READING PASSAGE -
== Segment start ==
# First time starting in 14 years



## thegave (Dec 22, 2008)

I have a mk1 Rabbit that hasn't been started in the past 14 years and I was hoping someone could give me basically a list of all the things I should do to get it to run.
I know for sure it will need a new battery, and probably fresh fuel. I should probably change the HT leads and distributor cap, 
Is there anything else I should do before I crank it? 
It's been stored in a garage on jack stands so never exposed to rain but I live in the Berkeley hills so there's plenty of fog and moisture in the air.


----------



## classicgameswi (Aug 16, 2007)

put some oil in each cylinder to prevent wear on startup, also check the oil. changing the oil first wouldn't hurt either. Check the timing belt for cracking etc. too.


----------



## thegave (Dec 22, 2008)

*Re: (classicgameswi)*

How, remove cam cover or hand turn engine?


----------



## nnamssorxela (Jul 19, 2009)

*Re: (thegave)*

I believe the bottom most pulley on the side of the engine is the crank pulley. DO NOT turn the cam pulley. It is a 19mm.
== Segment end ==
QUESTIONS ON THE MATERIAL -
1. Answer these questions from the forum thread about restarting the Rabbit:
(a) Where has the car been kept during the years it sat unused?
(b) What does the first reply suggest putting into each cylinder?
(c) Which pulley does the last reply warn against turning?
2. According to the forum thread, why should oil be put into each cylinder before the engine is first started?

RECORDED INFORMATION -
== Segment start ==
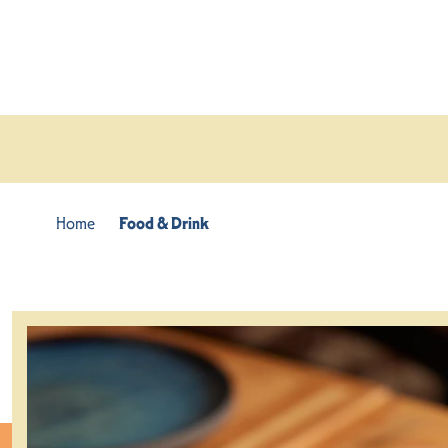
Skip to content
Home
Food & Drink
== Segment end ==
EXERCISE ANSWERS -
1.
(a) In a garage, on jack stands.
(b) Some oil.
(c) The cam pulley.

2. The oil goes into each cylinder to prevent wear when the engine starts up. The advice comes from the first reply, which also recommends checking or changing the oil and inspecting the timing belt for cracks.